## What to work on:
Set down the entries again word for word, without any of the images.

Excerpts from a dataset:
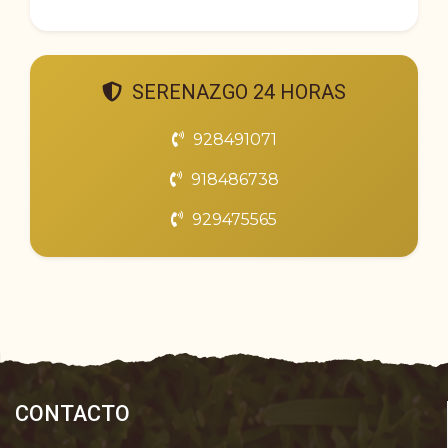
SERENAZGO 24 HORAS
928491071
918486738
929475565
CONTACTO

## Reply to the exercise:
SERENAZGO 24 HORAS
928491071
918486738
929475565
CONTACTO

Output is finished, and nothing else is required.